▸ **The task**: Could you set down exactly the lines of the data below, starting at the one that holds "460 9 32.81" and ending at the one that holds "62 162 8.71", both included, and only those?

(Data section begins)

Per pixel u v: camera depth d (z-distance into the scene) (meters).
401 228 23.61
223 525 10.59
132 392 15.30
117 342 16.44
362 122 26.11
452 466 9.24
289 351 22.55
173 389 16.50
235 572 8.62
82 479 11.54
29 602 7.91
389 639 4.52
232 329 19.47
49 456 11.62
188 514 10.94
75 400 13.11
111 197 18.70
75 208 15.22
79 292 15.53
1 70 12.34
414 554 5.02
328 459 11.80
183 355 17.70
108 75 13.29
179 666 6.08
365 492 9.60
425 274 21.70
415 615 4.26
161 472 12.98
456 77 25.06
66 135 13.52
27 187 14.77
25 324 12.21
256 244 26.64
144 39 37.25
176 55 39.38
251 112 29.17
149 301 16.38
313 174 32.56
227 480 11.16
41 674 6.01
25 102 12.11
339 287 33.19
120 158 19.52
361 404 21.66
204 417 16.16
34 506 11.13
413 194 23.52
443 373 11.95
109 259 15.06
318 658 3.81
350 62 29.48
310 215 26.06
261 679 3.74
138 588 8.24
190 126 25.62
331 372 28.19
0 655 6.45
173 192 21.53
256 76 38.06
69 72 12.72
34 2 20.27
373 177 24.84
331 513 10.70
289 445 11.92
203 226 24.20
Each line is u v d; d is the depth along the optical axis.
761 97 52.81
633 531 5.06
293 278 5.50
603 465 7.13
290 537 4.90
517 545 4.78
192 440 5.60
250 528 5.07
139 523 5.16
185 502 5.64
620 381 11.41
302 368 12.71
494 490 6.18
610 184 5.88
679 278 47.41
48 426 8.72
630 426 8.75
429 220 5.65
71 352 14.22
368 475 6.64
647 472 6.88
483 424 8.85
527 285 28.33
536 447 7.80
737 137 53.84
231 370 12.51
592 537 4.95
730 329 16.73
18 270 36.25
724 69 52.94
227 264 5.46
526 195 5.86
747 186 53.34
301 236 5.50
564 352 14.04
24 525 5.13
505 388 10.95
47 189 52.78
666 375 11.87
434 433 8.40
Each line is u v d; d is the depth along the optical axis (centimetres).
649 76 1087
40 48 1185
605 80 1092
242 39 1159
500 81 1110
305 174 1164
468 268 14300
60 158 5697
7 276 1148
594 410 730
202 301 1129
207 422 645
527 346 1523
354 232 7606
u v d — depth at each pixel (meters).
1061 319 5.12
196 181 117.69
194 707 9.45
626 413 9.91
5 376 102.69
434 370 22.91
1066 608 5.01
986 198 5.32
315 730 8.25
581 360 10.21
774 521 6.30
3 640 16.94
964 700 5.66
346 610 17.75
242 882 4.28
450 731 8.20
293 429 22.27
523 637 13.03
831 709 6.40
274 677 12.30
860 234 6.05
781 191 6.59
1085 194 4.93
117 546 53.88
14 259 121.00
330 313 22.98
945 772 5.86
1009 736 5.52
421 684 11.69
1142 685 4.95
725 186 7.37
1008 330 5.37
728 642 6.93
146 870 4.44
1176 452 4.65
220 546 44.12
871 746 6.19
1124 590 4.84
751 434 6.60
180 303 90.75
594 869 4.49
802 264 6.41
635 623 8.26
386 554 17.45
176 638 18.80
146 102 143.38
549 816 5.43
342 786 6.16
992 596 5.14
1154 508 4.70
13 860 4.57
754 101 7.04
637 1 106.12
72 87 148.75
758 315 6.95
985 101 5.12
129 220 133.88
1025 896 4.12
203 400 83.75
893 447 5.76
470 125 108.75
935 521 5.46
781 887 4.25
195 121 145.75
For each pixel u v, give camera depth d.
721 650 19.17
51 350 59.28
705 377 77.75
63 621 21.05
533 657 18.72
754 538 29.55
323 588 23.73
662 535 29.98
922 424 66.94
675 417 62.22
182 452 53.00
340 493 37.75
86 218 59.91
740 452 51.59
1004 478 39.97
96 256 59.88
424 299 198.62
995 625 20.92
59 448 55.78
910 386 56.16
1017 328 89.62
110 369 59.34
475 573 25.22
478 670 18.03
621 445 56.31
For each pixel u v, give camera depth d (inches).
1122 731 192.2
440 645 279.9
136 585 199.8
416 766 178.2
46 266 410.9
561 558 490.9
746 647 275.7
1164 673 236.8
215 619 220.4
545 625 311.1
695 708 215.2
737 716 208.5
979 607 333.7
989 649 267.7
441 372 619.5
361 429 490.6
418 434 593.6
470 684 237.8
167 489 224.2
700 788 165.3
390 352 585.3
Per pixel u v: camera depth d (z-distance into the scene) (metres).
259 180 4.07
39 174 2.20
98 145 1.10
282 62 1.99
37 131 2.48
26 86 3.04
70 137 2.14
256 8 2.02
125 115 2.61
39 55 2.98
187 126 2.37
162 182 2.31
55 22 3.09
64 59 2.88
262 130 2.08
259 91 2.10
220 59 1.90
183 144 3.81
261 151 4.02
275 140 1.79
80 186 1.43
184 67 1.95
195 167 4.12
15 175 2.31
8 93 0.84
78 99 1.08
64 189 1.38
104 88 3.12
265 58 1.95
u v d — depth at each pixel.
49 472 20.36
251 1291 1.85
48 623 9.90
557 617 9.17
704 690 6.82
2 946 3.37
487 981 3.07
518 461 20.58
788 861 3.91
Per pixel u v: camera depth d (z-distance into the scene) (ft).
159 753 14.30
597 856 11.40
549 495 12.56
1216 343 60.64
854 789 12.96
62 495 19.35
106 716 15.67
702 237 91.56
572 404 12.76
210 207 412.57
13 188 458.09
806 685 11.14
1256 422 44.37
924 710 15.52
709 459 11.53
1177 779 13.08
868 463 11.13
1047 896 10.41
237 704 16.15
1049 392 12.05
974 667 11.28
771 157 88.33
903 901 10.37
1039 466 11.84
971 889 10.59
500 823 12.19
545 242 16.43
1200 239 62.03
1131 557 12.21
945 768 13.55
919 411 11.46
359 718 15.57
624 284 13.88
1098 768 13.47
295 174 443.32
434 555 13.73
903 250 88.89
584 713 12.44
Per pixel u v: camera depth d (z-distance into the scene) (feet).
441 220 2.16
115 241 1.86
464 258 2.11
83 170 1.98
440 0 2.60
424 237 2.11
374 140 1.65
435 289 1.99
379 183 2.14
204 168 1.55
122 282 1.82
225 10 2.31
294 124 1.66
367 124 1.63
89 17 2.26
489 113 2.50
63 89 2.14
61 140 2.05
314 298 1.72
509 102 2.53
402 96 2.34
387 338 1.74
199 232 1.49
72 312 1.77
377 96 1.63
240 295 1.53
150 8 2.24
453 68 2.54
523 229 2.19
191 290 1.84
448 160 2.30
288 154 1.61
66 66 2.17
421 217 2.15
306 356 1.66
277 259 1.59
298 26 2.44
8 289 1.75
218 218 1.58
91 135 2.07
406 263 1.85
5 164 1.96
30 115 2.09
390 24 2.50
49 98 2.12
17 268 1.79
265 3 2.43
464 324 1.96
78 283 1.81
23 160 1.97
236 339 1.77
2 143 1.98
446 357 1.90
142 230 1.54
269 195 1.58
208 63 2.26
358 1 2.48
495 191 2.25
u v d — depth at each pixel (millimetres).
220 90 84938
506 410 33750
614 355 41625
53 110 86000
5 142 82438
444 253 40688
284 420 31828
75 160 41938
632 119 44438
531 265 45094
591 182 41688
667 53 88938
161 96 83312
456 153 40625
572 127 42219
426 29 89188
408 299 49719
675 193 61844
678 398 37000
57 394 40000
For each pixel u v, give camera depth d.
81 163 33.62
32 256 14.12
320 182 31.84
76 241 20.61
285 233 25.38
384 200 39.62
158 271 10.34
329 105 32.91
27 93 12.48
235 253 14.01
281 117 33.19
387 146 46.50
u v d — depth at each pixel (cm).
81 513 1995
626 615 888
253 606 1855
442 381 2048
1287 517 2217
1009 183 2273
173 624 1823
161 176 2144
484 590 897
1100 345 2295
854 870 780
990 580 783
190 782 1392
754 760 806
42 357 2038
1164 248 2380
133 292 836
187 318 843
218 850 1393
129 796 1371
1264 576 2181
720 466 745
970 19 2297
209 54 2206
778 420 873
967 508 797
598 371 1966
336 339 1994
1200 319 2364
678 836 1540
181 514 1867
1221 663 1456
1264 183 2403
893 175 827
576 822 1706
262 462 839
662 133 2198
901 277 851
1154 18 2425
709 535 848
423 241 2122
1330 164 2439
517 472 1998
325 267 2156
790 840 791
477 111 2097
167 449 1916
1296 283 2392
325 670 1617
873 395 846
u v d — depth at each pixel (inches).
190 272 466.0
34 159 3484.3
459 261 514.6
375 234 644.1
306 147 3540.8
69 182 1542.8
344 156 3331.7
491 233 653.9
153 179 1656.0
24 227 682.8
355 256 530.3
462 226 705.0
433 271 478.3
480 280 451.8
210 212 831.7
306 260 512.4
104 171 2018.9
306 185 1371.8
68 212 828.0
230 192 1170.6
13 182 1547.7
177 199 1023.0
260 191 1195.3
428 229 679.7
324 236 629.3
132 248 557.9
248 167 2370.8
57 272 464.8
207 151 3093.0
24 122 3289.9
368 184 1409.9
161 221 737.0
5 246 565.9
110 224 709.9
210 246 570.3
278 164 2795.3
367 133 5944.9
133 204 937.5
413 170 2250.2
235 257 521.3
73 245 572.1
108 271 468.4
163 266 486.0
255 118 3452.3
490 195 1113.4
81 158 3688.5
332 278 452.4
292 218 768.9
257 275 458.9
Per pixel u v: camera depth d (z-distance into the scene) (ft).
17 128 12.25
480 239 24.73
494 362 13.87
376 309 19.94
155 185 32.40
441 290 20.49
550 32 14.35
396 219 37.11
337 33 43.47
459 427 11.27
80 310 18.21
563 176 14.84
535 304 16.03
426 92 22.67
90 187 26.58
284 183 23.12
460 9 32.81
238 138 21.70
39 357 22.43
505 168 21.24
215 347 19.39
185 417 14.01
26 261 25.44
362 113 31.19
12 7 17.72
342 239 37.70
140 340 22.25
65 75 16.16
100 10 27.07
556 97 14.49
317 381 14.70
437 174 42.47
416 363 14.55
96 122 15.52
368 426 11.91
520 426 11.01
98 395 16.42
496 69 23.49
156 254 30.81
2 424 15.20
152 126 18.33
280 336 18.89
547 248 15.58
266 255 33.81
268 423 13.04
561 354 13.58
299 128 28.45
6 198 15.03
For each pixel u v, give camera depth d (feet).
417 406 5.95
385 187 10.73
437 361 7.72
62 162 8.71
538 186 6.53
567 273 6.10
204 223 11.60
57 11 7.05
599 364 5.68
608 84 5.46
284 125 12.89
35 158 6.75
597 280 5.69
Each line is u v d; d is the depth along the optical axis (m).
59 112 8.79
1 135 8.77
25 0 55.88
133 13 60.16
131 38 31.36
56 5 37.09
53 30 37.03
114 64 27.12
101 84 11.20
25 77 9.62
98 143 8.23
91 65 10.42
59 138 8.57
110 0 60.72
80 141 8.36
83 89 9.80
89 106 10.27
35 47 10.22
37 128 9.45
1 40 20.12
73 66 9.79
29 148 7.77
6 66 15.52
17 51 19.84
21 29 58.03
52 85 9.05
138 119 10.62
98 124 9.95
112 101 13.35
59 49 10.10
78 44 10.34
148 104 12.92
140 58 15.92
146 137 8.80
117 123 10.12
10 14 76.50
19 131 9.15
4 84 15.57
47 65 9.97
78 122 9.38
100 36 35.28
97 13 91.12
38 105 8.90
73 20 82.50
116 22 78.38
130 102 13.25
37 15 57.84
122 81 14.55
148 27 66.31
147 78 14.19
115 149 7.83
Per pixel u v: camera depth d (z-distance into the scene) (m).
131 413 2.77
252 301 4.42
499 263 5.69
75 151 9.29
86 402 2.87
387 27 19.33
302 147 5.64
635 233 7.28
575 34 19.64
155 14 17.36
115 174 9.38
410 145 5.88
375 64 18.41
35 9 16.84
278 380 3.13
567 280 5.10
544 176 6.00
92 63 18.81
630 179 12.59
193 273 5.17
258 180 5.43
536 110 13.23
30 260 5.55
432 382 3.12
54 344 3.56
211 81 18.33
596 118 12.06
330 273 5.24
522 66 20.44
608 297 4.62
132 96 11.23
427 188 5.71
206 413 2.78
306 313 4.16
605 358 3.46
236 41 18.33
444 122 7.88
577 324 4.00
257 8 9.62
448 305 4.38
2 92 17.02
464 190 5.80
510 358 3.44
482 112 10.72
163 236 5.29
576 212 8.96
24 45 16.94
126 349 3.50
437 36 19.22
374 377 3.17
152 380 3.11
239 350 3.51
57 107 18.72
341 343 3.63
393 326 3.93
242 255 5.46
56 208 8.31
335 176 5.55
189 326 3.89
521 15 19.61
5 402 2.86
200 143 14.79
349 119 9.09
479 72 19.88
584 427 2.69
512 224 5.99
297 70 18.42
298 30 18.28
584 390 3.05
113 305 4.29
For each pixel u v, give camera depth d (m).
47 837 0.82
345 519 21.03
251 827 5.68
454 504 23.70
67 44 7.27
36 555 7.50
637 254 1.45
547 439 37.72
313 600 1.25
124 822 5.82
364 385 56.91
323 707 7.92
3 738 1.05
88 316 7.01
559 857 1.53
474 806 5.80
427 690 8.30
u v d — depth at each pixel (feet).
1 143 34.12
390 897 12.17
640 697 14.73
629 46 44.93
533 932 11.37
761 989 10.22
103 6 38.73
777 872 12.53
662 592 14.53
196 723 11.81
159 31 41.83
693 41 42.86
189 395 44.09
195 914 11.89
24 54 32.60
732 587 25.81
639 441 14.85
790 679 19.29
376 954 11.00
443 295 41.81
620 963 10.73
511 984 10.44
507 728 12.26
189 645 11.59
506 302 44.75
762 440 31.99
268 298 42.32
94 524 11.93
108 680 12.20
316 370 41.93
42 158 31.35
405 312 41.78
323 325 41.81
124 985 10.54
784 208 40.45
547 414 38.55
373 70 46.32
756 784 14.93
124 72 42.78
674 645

(Data section ends)

▸ **Solution for this exercise**:
460 9 32.81
238 138 21.70
39 357 22.43
505 168 21.24
215 347 19.39
185 417 14.01
26 261 25.44
362 113 31.19
12 7 17.72
342 239 37.70
140 340 22.25
65 75 16.16
100 10 27.07
556 97 14.49
317 381 14.70
437 174 42.47
416 363 14.55
96 122 15.52
368 426 11.91
520 426 11.01
98 395 16.42
496 69 23.49
156 254 30.81
2 424 15.20
152 126 18.33
280 336 18.89
547 248 15.58
266 255 33.81
268 423 13.04
561 354 13.58
299 128 28.45
6 198 15.03
For each pixel u v, give camera depth d (feet).
417 406 5.95
385 187 10.73
437 361 7.72
62 162 8.71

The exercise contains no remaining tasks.